__Work to complete__
Restate the lines word for word, from the one containing "ring mcp: (198, 240)" through the last line of the entries below, without any other lines.

BEGIN Data shown

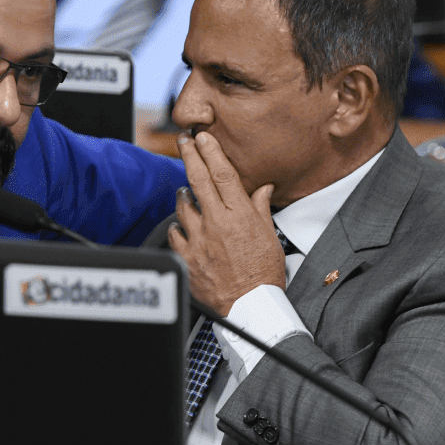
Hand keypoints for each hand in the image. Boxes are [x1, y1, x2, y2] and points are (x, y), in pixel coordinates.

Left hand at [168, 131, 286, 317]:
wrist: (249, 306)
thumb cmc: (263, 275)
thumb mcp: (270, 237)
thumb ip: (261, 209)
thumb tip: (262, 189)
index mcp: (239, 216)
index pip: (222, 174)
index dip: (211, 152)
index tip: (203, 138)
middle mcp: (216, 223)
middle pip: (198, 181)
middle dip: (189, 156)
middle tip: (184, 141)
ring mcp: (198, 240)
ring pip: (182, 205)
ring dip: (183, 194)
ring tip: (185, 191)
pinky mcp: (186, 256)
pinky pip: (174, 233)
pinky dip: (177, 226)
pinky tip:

END Data shown

__Answer for this exercise__
ring mcp: (198, 240)
ring pip: (182, 205)
ring dip: (183, 194)
ring tip: (185, 191)
pinky mcp: (186, 256)
pinky pip: (174, 233)
pinky dip: (177, 226)
pinky tip:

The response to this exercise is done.